→ Exercise brief
Among the records below, find the line that has "### Charging Session State Updates"; from there, give the lines again exactly, and stop after the line that has "- **Progress Tracking**: Charging".

[Saved data entries]
------------------------------------------------------------
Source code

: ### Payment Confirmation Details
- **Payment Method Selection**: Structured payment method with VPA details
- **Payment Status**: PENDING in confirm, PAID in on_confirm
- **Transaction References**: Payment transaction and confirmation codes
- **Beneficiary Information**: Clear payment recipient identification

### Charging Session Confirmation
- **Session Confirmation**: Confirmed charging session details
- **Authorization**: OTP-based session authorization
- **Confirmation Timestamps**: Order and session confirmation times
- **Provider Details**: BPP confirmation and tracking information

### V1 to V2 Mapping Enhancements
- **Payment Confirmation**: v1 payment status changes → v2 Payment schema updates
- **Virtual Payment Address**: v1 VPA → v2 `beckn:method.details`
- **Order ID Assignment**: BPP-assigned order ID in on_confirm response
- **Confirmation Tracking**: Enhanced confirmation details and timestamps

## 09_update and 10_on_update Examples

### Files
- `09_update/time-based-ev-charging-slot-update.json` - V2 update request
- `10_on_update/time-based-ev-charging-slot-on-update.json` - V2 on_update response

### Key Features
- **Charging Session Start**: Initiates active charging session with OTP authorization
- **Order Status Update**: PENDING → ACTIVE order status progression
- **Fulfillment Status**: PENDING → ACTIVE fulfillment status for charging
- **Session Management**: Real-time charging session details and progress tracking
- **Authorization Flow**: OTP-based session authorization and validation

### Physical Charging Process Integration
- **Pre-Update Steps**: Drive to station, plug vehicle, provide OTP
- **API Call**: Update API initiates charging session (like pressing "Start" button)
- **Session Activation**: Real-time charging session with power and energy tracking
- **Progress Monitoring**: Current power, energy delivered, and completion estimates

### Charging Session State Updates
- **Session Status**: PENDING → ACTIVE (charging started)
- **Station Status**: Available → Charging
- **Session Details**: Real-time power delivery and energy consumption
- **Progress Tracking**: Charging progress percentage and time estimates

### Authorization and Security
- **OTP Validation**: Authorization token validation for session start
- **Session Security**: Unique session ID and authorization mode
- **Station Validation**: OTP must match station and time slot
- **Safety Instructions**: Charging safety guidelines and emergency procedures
------------------------------------------------------------
→ Exercise result
### Charging Session State Updates
- **Session Status**: PENDING → ACTIVE (charging started)
- **Station Status**: Available → Charging
- **Session Details**: Real-time power delivery and energy consumption
- **Progress Tracking**: Charging progress percentage and time estimates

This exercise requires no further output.